Masa pendudukan Belanda di Indonesia merupakan masa-masa paling gelap. Bangsa Indonesia sama sekali tidak memiliki kesempatan untuk berkembang sebagai suatu bangsa yang mandiri. Kita hanya bisa mengagumi bagaimana bangsa Jepang mampu bertahan dan melakukan restorasi Meiji yang terkenal sehingga menyejajarkan kedudukan Jepang dengan bangsa-bangsa Barat.

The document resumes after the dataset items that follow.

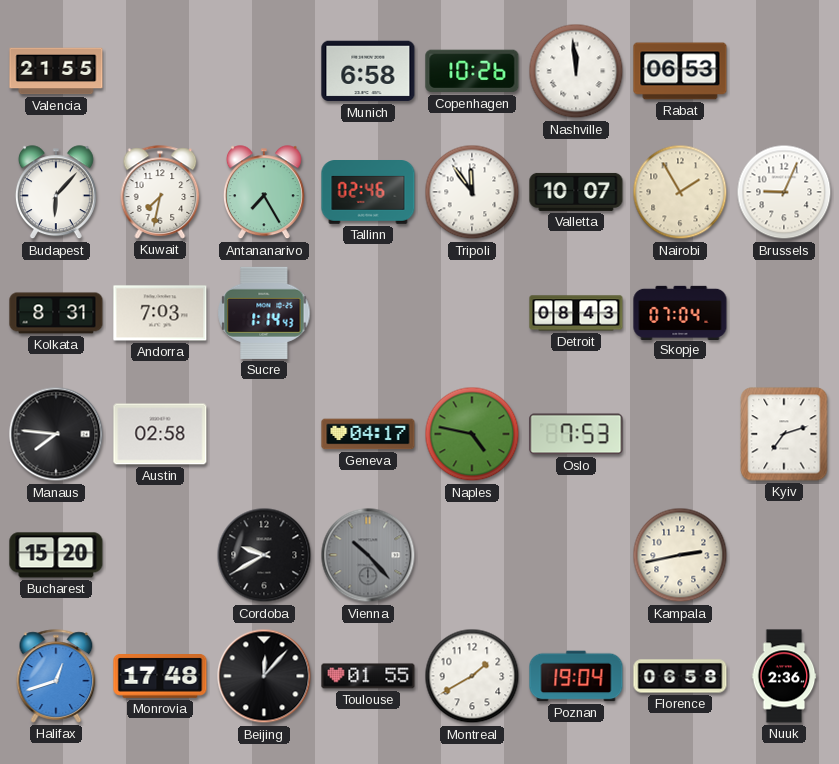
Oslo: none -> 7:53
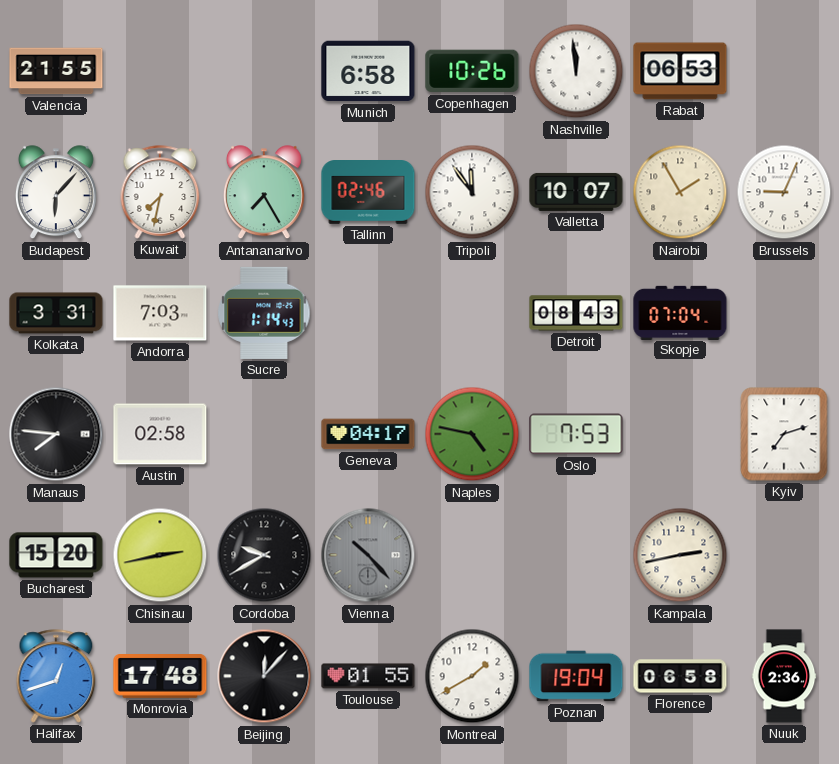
Kolkata: 8:31 -> 3:31
Chisinau: none -> 2:43
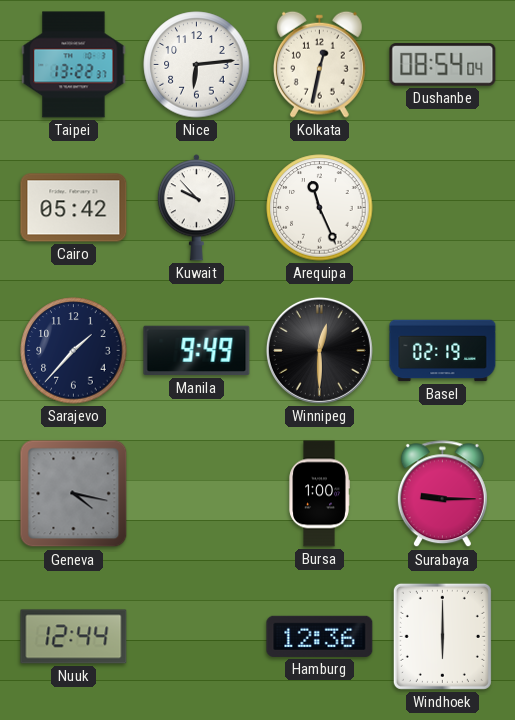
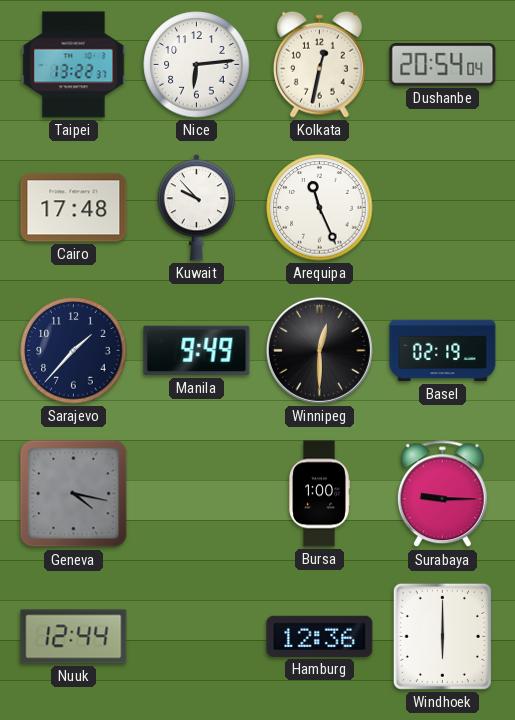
Dushanbe: 08:54 -> 20:54
Cairo: 05:42 -> 17:48
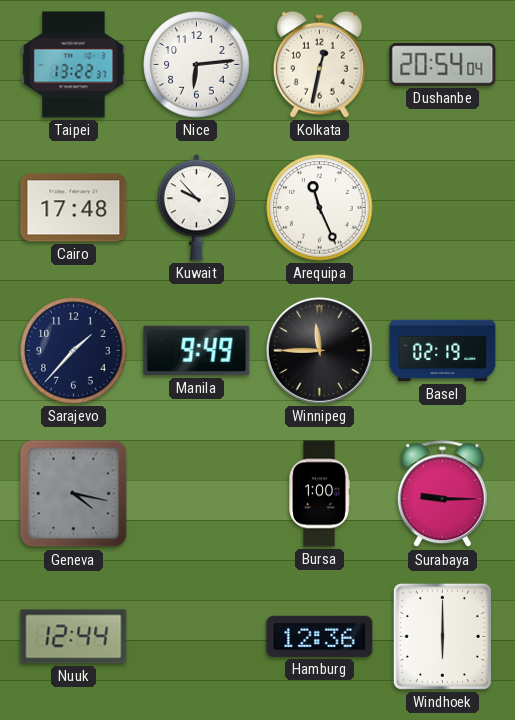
Winnipeg: 12:30 -> 11:45
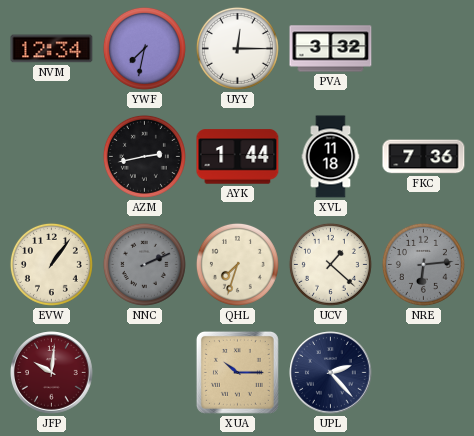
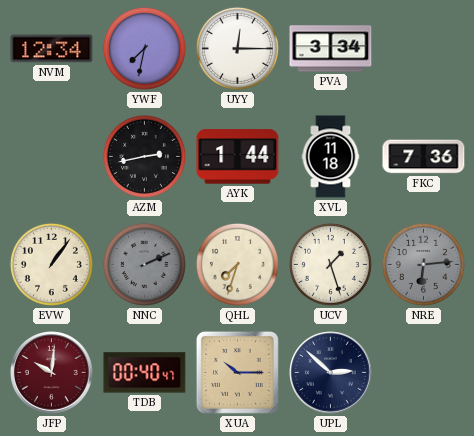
PVA: 3:32 -> 3:34
UCV: 1:22 -> 1:27
TDB: none -> 00:40
UPL: 2:23 -> 2:52
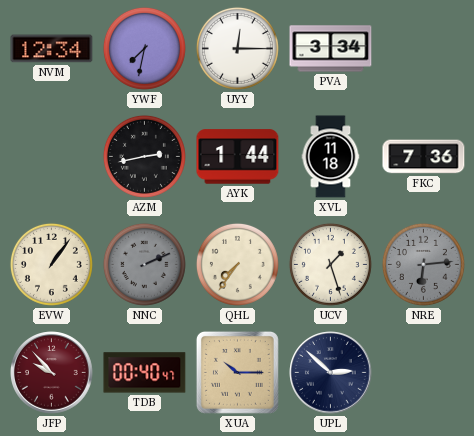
QHL: 7:33 -> 7:36
JFP: 10:01 -> 9:53
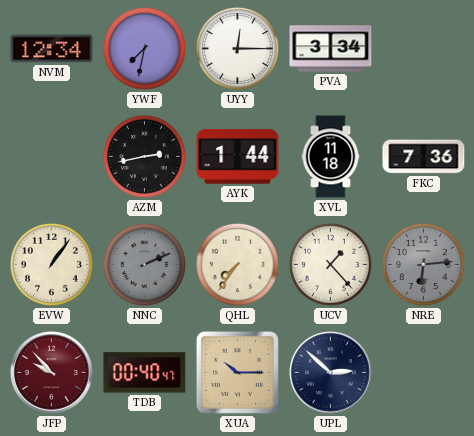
UCV: 1:27 -> 1:23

Selanjutnya, orang-orang yang digolongkan ke kelompok ‘abangan’ ini mampu melahirkan ide-ide cemerlang untuk bangsa. Kita semua mengenal nama-nama seperti Tan Malaka, Douwes Dekker, atau bahkan Bung Karno. Tokoh-tokoh tersebut telah merintis jalur ke arah kemerdekaan dan memungkinkan pembebasan bangsa ini dari segala bentuk penjajahan baik fisik, ekonomi, dan mental spiritual.
Sejak 1945, setelah Jepang menyerah pada sekutu, bangsa Indonesia merasa bebas dan bersatu mendirikan negara Indonesia.Undang-undang Dasar 1945 dan Pancasila menjadi landasan falsafah bangsa. Sebagai landasan idiologi yang mengambarkan ciri khas negara indonesia tidak di miliki negara lain.